Anchoring these pillars is your Pricing Philosophy. Chris proposes Market Fairness as a powerful philosophy. This means treating all customers uniformly and fairly. Discounts, if given, should be earned through the size of the commitment, not just negotiation pressure. Being willing to show potential customers contracts from similar deals can build trust and demonstrate fairness.

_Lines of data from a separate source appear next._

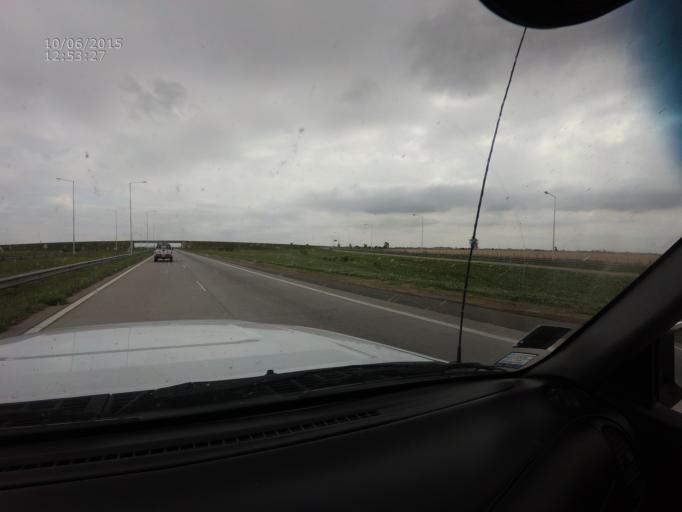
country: AR
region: Santa Fe
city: Armstrong
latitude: -32.8190
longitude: -61.5513
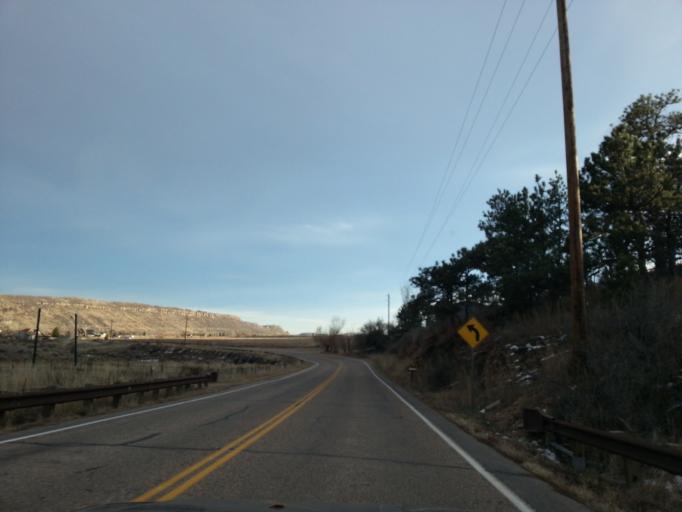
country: US
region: Colorado
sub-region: Larimer County
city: Loveland
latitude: 40.4704
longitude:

Key Lessons for Better Pricing

Chris shared several crucial lessons:

  • Pricing is a Process, Not an Event: Don’t treat pricing as a one-off study you do every few years. Discuss it regularly, especially as your product evolves and new value is added. Make it part of your product development lifecycle.
  • Never Misrepresent: Avoid deceptive practices like “mystery shopping” competitors by pretending to be a buyer. This has ethical and legal risks and sets a bad internal precedent. It also violates federal and state laws and can lead to hefty fines and even prison sentences.
  • Compute a Scheduled Net Price: For every possible configuration of your product, know the target net price you want to achieve. Salespeople shouldn’t have to go back to a “back room” to figure out pricing for unique deals.
  • Hold Everyone Accountable: Reward your sales team based on how close their landed deals are to the company’s scheduled net price.
  • Always Be Raising Net Prices: While list prices might be set annually, look to adjust and increase your target net prices quarterly based on market learning.
  • Rethink “Free” or “Beta”: Instead of free betas with uncertain conversion, use paid “Early Access Programs” where customers pay a premium for early access and influence on the roadmap. Using term limits can also help when you’re unsure about pricing.
  • Be Strategic with Editions: When selling early, enumerate specific capabilities in the contract rather than selling a full “Enterprise Edition” at a low price. This allows you to monetize additional capabilities later by going back to customers.
  • Consider Website Pricing Transparency: While you don’t need to reveal everything, providing some information, like a product minimum or a starting price, can help potential buyers gauge if your solution is within their ballpark. Showing nothing can make it hard for customers to decide if you’re even a viable option.

Mastering the science of software pricing is not just about setting numbers; it’s about understanding customer value, building trust, and creating a predictable, repeatable process that drives revenue and controls your company’s destiny.


This article draws on excerpts from Chris Mele‘s talk, “Investors, Pricing Science, and Optionality”, at Business of Software Conference.